OBJECTIF 1: Reproduisez fidèlement le passage de l'extrait sur les objets souvenirs, depuis « Fête de tous » jusqu'à « de les actualiser. » inclus.
OBJECTIF 2: D'après l'extrait sur les objets souvenirs, pourquoi le sentiment lié à certains lieux ou objets peut-il être ambigu ? Répondez en une à trois phrases.

EXTRAIT DU TEXTE:

Fête de tous les Saints mais aussi Jour de l’An celte, le 1er novembre permet de penser à tous ceux à qui l’on tient. Souvent les objets qui les ont accompagnés évoquent en nous des souvenirs chers. Les conserver près de nous est précieux mais ne doit pas être étouffant. Il est important de leur donner une place « vivante », voire de les détourner, de les modifier, de les actualiser.
Lorsque les lieux, les objets sont raccrochés à une personne précise, le sentiment peut être ambigu. Notre fauteuil Voltaire beige a été trouvé sur le Bon Coin sous l’appellation « fauteuil confortable ». Une fois sur place, le vendeur a raconté qu’il appartenait au grand-père qui s’y installait pour téléphoner. Et a conclu : « vous ne voulez pas aussi prendre le chien ? » Moment de flottement… Les fauteuils roses et leur repose-pied ont été vendus à regret par une personne déménageant dans un lieu plus petit. Le fauteuil Voltaire prune a été offert par des parents, rénové par une tapissière Compagnon du Devoir. Chacun est porteur d’une histoire et d’un ressenti différent.

DONNÉES FOURNIES:
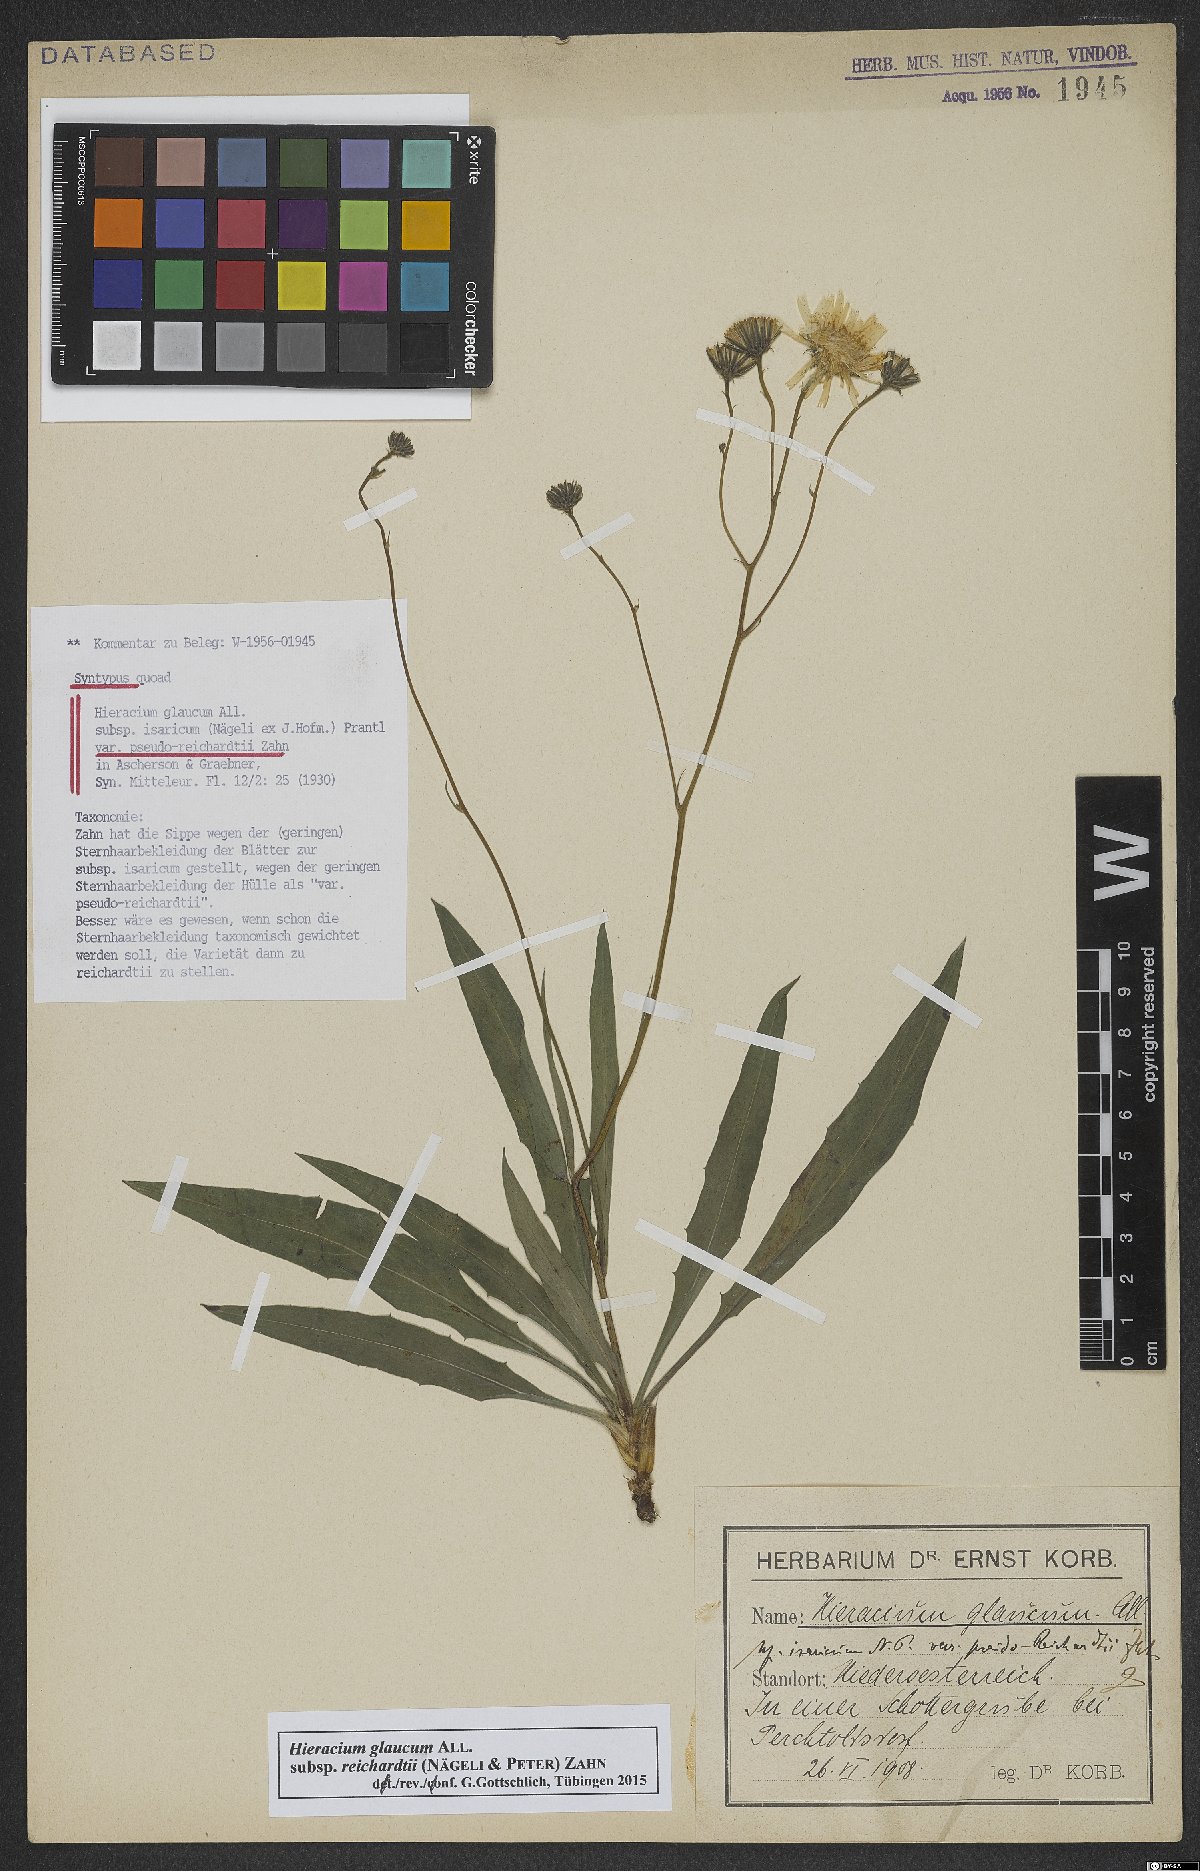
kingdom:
--
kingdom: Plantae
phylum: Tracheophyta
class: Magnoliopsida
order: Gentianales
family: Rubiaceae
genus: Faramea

RÉPONSE FINALE 1:
Fête de tous les Saints mais aussi Jour de l’An celte, le 1er novembre permet de penser à tous ceux à qui l’on tient. Souvent les objets qui les ont accompagnés évoquent en nous des souvenirs chers. Les conserver près de nous est précieux mais ne doit pas être étouffant. Il est important de leur donner une place « vivante », voire de les détourner, de les modifier, de les actualiser.

RÉPONSE FINALE 2: Le sentiment peut être ambigu lorsque ces lieux ou ces objets sont raccrochés à une personne précise.